This guide, which is presented as an educational collection of best practices and illustrations, aims to assist companies subject to the obligation provided for in Article 17 of the Sapin 2 Law in the implementation of “internal or external accounting control procedures intended to ensure that books, registers and accounts are not used to conceal acts of corruption or influence peddling”.
It sets out general accounting concepts (I) before defining anti-corruption accounting controls (II) and specifying their implementation (III).
I. Keeping accounts is a legal obligation that helps reduce corruption risks
The guide notes that an accounting that complies with legal and regulatory requirements effectively contributes to the prevention and detection of corruption.
As a preliminary point, the AFA reminds the legal obligation for all companies to keep accounts that comply with the standards set by the French accounting standards authority (“Autorité des normes comptables”) and that meet five key principles: true and fair presentation, comparability and continuity of operations, regularity and fairness, caution and consistency of methods.
Then, the AFA details some of the accounting rules to be implemented (non-offsetting rule, recording of assets at historical cost, keeping of accrual accounts, information retention and prohibition of parallel accounting) as well as the requirements for proper recording of entries, which implies particularly clear objectives and scope of responsibilities between individuals involved in an operation, standardized accounting procedures, and a quality reporting system.
II. Anti-corruption accounting controls are complementary to general accounting controls and incorporate internal control based on risk mapping
According to the guide, the concept of “anti-corruption accounting controls” refers to the accounting controls mentioned in Article 17 of the Sapin 2 Law and is precisely so called because these controls must be based on corruption risks mapping as it determines where it is necessary to complement corruption-related risks management measures, which include accounting controls, with anticorruption accounting controls.
Thus, it appears that anticorruption accounting controls are simply meant to complement or deepen existing accounting controls.

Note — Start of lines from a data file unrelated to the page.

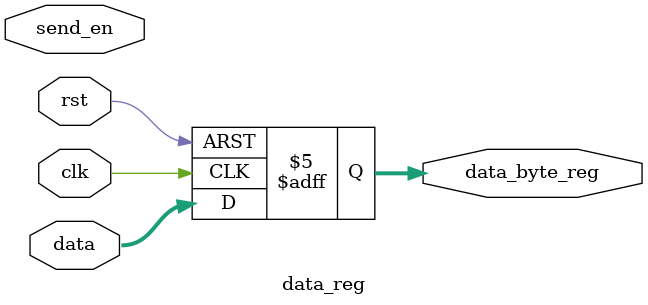
<source format=v>
`timescale 1ns / 1ps


module data_reg(
input send_en,
input clk,rst,
input [7:0]data,
output reg [7:0]data_byte_reg
    );

always @(posedge clk or negedge rst)
if(!rst)
    data_byte_reg<=0;
else if(send_en)
    data_byte_reg<=data;
else
    data_byte_reg<=data;
    
endmodule
</source>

For instance, they may be implemented where the risks of corruption are insufficiently covered by existing controls, in case of accounting processes (e.g., manual accounting registration or non-existing third-party accounting controls)and accounting transactions (e.g., human resources management scheme, expenditure processes without controls and exceptional transactions) that warrant increased caution, or sensitive accounts such as ‘miscellaneous’ accounts.
III. The implementation of anti-corruption accounting controls is similar to that of general accounting controls
The AFA explains that anti-corruption accounting control methods differ from general accounting methods only in the way they are applied, depending on the risk situations identified by the corruption risks mapping. Thus, the AFA suggests following existing control methods, namely the accounting review method, the analytical review method, the sampling control method, or the comparison with physical reality method. It further suggests that these methods be carried out on standard accounting documents such as the balance sheet, the income statement, the notes to financial statements, the general ledger, the journal, legal registers of the company and the accounting analytical presentation documents.
Additionally, the guide states that, similarly to general internal controls, the anticorruption accounting controls are carried out at three levels:
A first level of control generally carried out by the person responsible for entering and validating accounting entries;
A second level of control that is carried out throughout the year by a person independent of the one who carried out the first-level control, whose purpose is to ensure the proper execution of the first-level anti-corruption accounting controls; and
A third level of control (accounting audits) assessing the relevance, effectiveness, and compliance with corporate requirements of anti-corruption accounting controls, and specifically the governance and resources allocated to anti-corruption accounting control procedures and the method of development and application of the first two levels of controls.
The guide further adds that anti-corruption accounting controls must follow a specific and standardized procedure, the purpose of which is to primarily determine the scope of the controls, their durations, and modalities, including a precise definition of the roles and responsibilities of the various parties involved. This procedure itself should be subject to a control system to ensure its adequacy and effectiveness.
Finally, the AFA concludes that the results of anti-corruption accounting controls must give rise to a real response from the company, which must, for example, implement corrective measures, update its risk mapping, or conduct an internal investigation.
The guide, which should be published in the first term of 2022, will probably be enriched as it is opened for public consultation until 7 January 2022.